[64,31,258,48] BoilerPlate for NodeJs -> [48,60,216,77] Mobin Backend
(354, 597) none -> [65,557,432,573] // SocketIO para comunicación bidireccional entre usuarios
---
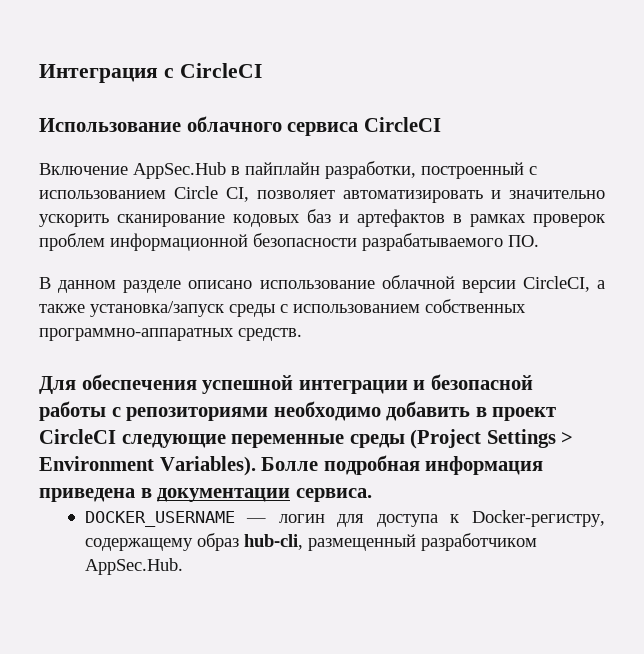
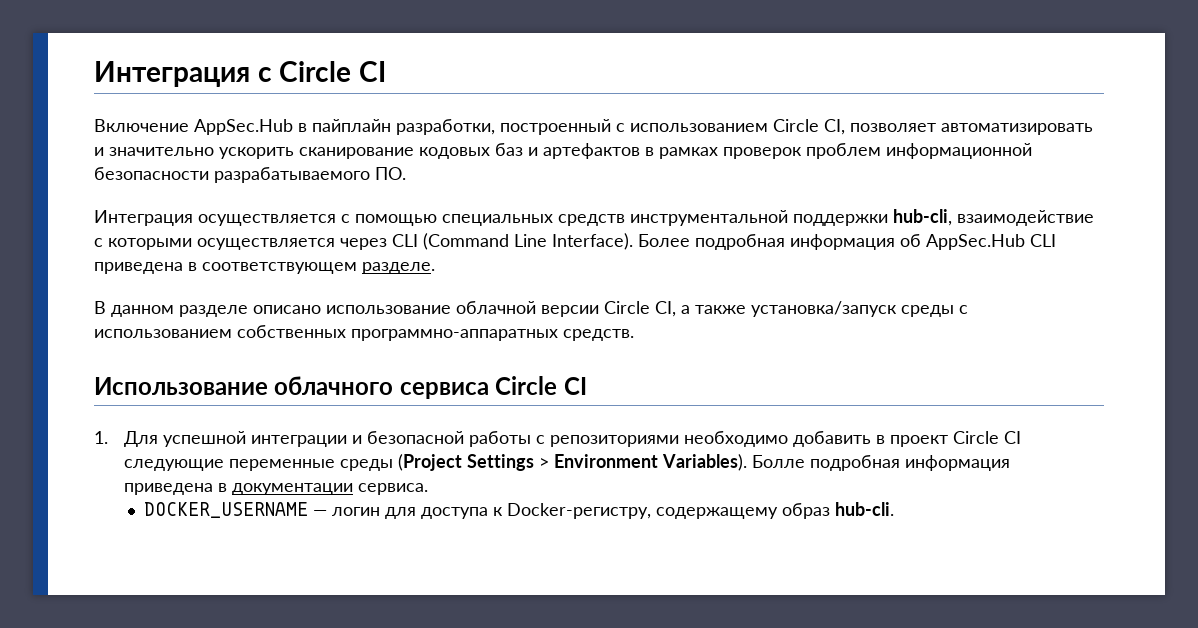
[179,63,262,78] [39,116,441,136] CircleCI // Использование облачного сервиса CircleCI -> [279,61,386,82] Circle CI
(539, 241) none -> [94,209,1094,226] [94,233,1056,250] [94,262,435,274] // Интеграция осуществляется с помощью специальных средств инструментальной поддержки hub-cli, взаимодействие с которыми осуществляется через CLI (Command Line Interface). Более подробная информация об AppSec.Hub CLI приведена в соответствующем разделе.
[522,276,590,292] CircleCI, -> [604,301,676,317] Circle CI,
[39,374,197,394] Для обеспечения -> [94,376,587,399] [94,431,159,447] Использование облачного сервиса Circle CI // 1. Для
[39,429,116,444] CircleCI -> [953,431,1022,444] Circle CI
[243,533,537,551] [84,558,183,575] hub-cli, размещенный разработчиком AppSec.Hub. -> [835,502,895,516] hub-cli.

TASK DESCRIPTION — Word for word, restate the lines above from the line containing "[64,31,258,48] BoilerPlate for" through the line containing "(354, 597) none", with both included and nothing else.

RESPONSE —
[64,31,258,48] BoilerPlate for NodeJs -> [48,60,216,77] Mobin Backend
(354, 597) none -> [65,557,432,573] // SocketIO para comunicación bidireccional entre usuarios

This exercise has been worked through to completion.